### What to produce
Reproduce the text of every record below word for word, leaving the pictures out of your answer.

### Information shown
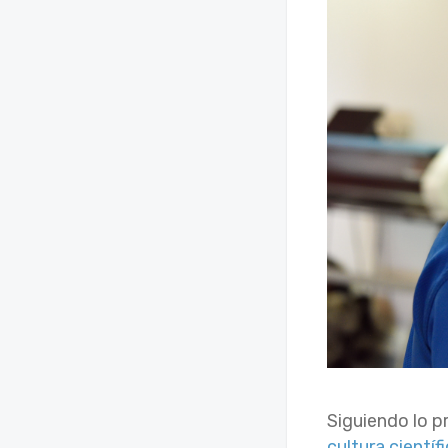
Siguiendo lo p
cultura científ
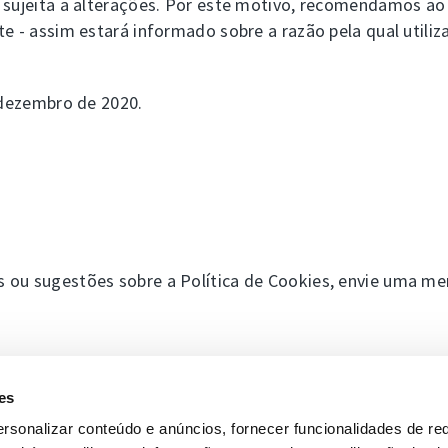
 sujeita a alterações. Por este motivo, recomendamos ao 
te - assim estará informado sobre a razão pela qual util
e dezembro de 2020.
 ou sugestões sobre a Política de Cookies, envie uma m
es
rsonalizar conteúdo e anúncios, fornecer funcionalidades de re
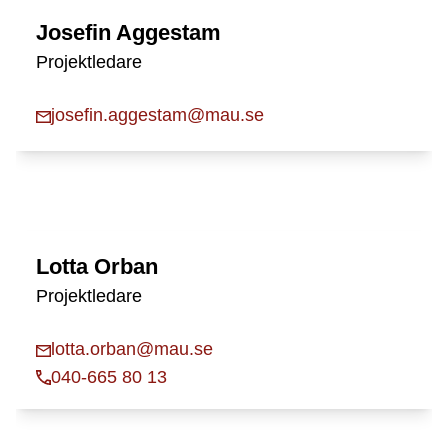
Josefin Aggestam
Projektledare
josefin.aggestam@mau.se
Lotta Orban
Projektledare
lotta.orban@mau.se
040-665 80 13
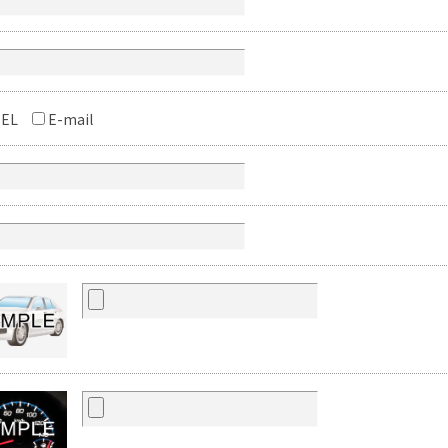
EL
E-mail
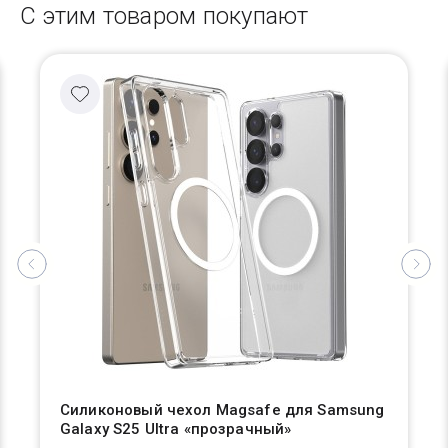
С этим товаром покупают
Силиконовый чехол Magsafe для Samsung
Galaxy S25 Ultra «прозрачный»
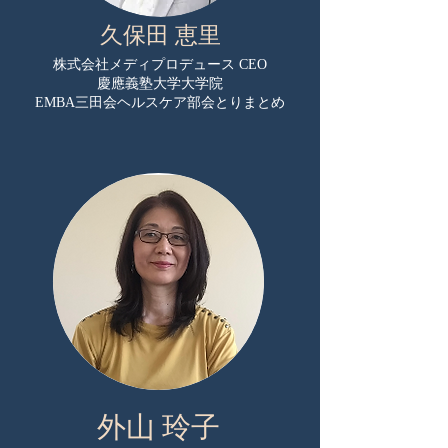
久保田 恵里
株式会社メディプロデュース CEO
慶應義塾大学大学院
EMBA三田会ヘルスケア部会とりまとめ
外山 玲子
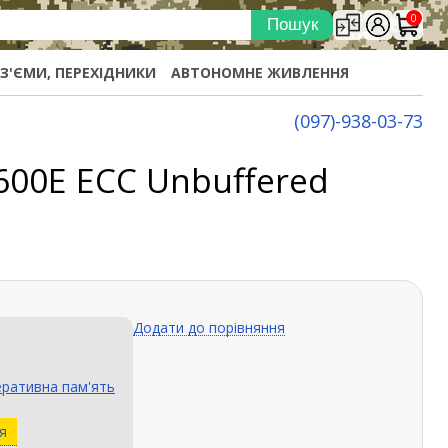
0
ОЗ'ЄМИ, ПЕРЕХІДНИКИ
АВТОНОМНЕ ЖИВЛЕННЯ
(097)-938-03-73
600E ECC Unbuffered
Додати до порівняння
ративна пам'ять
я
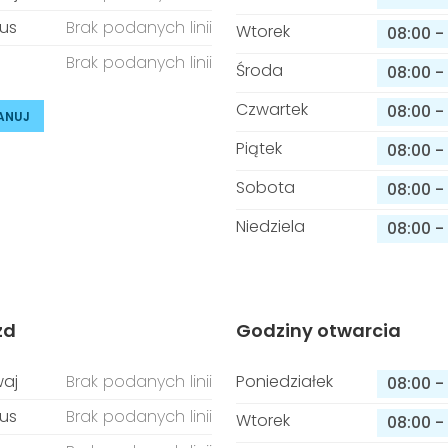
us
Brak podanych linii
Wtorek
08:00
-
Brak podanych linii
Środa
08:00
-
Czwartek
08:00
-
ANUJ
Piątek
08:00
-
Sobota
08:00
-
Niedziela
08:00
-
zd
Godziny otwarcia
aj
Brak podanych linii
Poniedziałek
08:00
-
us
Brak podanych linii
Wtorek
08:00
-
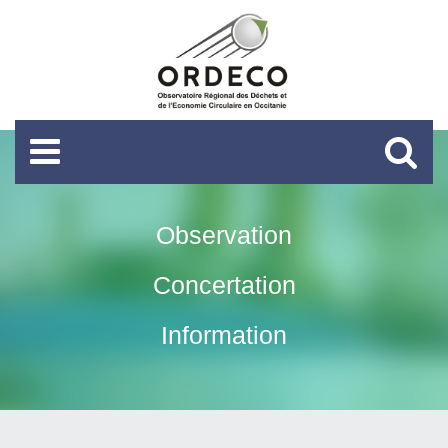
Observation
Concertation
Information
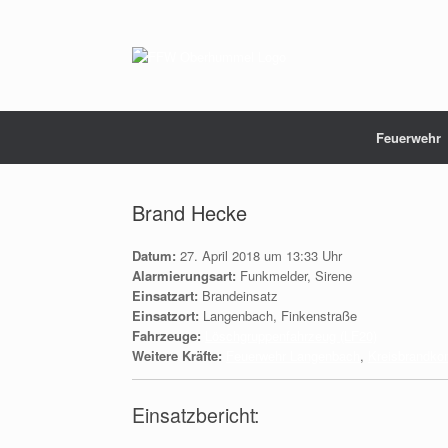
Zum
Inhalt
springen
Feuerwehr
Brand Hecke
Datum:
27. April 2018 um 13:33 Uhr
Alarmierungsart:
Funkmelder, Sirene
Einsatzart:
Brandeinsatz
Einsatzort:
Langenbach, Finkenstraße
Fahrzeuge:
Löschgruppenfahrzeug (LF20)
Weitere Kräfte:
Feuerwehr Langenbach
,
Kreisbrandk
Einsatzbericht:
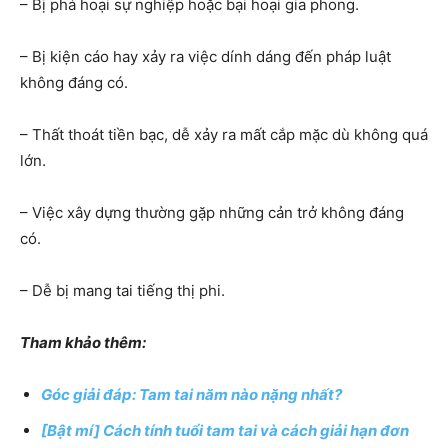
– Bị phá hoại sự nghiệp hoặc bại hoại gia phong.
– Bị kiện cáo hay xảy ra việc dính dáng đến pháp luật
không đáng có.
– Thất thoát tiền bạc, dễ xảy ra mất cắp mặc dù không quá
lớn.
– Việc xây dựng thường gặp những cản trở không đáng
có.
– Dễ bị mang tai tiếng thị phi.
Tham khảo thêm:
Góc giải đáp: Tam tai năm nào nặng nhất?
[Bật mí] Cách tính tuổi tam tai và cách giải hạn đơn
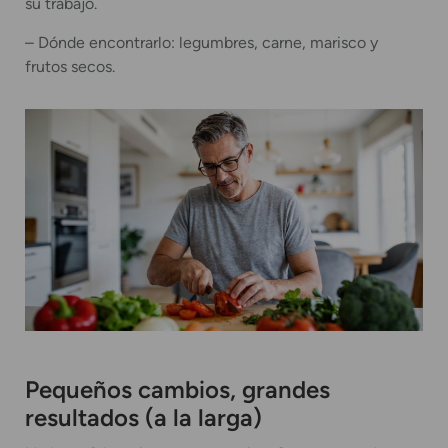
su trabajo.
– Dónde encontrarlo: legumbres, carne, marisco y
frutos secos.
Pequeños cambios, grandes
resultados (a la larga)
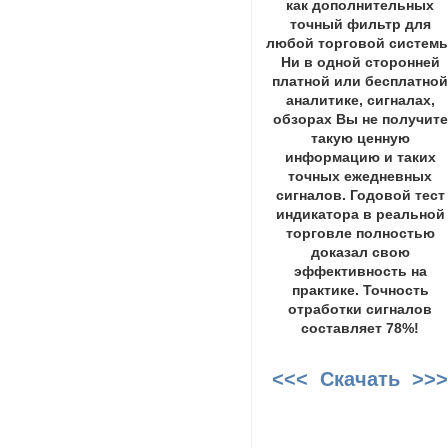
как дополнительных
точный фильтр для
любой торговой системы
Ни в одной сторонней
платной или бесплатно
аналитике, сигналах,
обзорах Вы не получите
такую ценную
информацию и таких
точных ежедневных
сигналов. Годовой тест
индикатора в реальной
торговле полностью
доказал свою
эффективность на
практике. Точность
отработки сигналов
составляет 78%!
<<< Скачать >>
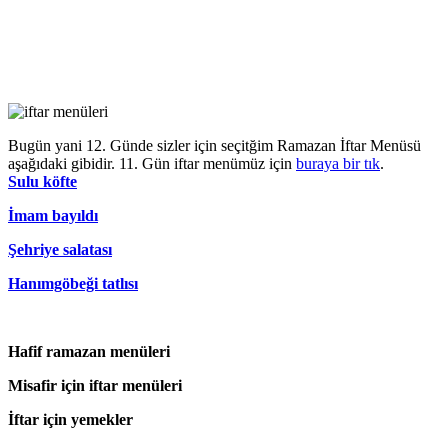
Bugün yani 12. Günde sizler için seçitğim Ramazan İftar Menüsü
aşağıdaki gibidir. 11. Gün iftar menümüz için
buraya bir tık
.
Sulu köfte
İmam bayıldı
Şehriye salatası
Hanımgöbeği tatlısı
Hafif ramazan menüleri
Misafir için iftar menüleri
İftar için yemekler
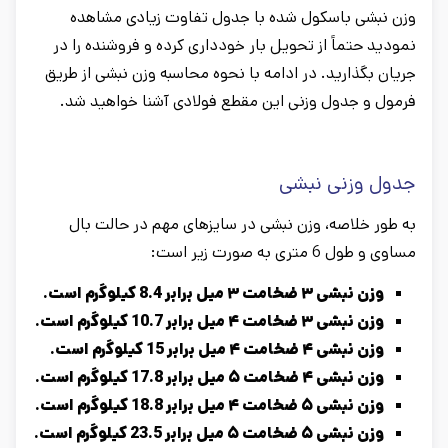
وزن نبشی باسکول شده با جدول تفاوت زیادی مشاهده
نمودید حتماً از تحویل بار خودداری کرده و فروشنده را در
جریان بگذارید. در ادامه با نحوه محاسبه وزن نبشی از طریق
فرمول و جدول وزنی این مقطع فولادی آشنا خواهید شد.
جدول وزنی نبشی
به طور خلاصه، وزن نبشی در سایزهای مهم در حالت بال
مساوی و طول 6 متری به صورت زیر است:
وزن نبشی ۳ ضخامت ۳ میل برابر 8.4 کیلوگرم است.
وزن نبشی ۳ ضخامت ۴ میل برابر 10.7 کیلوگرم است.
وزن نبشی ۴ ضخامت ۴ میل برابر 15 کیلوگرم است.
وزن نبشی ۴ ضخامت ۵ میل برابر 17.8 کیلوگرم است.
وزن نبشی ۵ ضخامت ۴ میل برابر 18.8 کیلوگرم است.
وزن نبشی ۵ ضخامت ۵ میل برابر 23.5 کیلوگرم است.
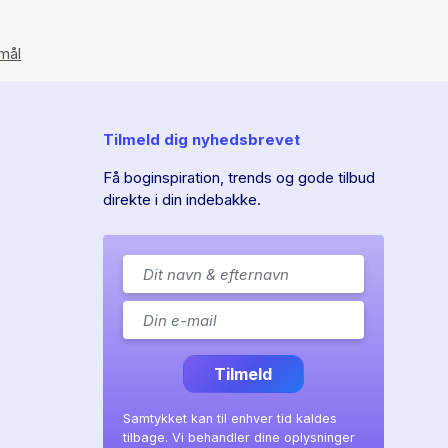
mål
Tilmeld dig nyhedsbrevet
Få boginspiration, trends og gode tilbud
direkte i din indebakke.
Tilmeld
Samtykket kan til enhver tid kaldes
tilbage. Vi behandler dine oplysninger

### Output for this task
Siguiendo lo p
cultura científ
 sujeita a alterações. Por este motivo, recomendamos ao 
te - assim estará informado sobre a razão pela qual util
e dezembro de 2020.
 ou sugestões sobre a Política de Cookies, envie uma m
es
rsonalizar conteúdo e anúncios, fornecer funcionalidades de re
Josefin Aggestam
Projektledare
josefin.aggestam@mau.se
Lotta Orban
Projektledare
lotta.orban@mau.se
040-665 80 13
EL
E-mail
С этим товаром покупают
Силиконовый чехол Magsafe для Samsung
Galaxy S25 Ultra «прозрачный»
久保田 恵里
株式会社メディプロデュース CEO
慶應義塾大学大学院
EMBA三田会ヘルスケア部会とりまとめ
外山 玲子
0
ОЗ'ЄМИ, ПЕРЕХІДНИКИ
АВТОНОМНЕ ЖИВЛЕННЯ
(097)-938-03-73
600E ECC Unbuffered
Додати до порівняння
ративна пам'ять
я
us
Brak podanych linii
Wtorek
08:00
-
Brak podanych linii
Środa
08:00
-
Czwartek
08:00
-
ANUJ
Piątek
08:00
-
Sobota
08:00
-
Niedziela
08:00
-
zd
Godziny otwarcia
aj
Brak podanych linii
Poniedziałek
08:00
-
us
Brak podanych linii
Wtorek
08:00
-
Observation
Concertation
Information
Zum
Inhalt
springen
Feuerwehr
Brand Hecke
Datum:
27. April 2018 um 13:33 Uhr
Alarmierungsart:
Funkmelder, Sirene
Einsatzart:
Brandeinsatz
Einsatzort:
Langenbach, Finkenstraße
Fahrzeuge:
Löschgruppenfahrzeug (LF20)
Weitere Kräfte:
Feuerwehr Langenbach
,
Kreisbrandk
Einsatzbericht:
– Bị phá hoại sự nghiệp hoặc bại hoại gia phong.
– Bị kiện cáo hay xảy ra việc dính dáng đến pháp luật
không đáng có.
– Thất thoát tiền bạc, dễ xảy ra mất cắp mặc dù không quá
lớn.
– Việc xây dựng thường gặp những cản trở không đáng
có.
– Dễ bị mang tai tiếng thị phi.
Tham khảo thêm:
Góc giải đáp: Tam tai năm nào nặng nhất?
[Bật mí] Cách tính tuổi tam tai và cách giải hạn đơn
su trabajo.
– Dónde encontrarlo: legumbres, carne, marisco y
frutos secos.
Pequeños cambios, grandes
resultados (a la larga)
как дополнительных
точный фильтр для
любой торговой системы
Ни в одной сторонней
платной или бесплатно
аналитике, сигналах,
обзорах Вы не получите
такую ценную
информацию и таких
точных ежедневных
сигналов. Годовой тест
индикатора в реальной
торговле полностью
доказал свою
эффективность на
практике. Точность
отработки сигналов
составляет 78%!
<<< Скачать >>
Bugün yani 12. Günde sizler için seçitğim Ramazan İftar Menüsü
aşağıdaki gibidir. 11. Gün iftar menümüz için
buraya bir tık
.
Sulu köfte
İmam bayıldı
Şehriye salatası
Hanımgöbeği tatlısı
Hafif ramazan menüleri
Misafir için iftar menüleri
İftar için yemekler
وزن نبشی باسکول شده با جدول تفاوت زیادی مشاهده
نمودید حتماً از تحویل بار خودداری کرده و فروشنده را در
جریان بگذارید. در ادامه با نحوه محاسبه وزن نبشی از طریق
فرمول و جدول وزنی این مقطع فولادی آشنا خواهید شد.
جدول وزنی نبشی
به طور خلاصه، وزن نبشی در سایزهای مهم در حالت بال
مساوی و طول 6 متری به صورت زیر است:
وزن نبشی ۳ ضخامت ۳ میل برابر 8.4 کیلوگرم است.
وزن نبشی ۳ ضخامت ۴ میل برابر 10.7 کیلوگرم است.
وزن نبشی ۴ ضخامت ۴ میل برابر 15 کیلوگرم است.
وزن نبشی ۴ ضخامت ۵ میل برابر 17.8 کیلوگرم است.
وزن نبشی ۵ ضخامت ۴ میل برابر 18.8 کیلوگرم است.
وزن نبشی ۵ ضخامت ۵ میل برابر 23.5 کیلوگرم است.
mål
Tilmeld dig nyhedsbrevet
Få boginspiration, trends og gode tilbud
direkte i din indebakke.
Tilmeld
Samtykket kan til enhver tid kaldes
tilbage. Vi behandler dine oplysninger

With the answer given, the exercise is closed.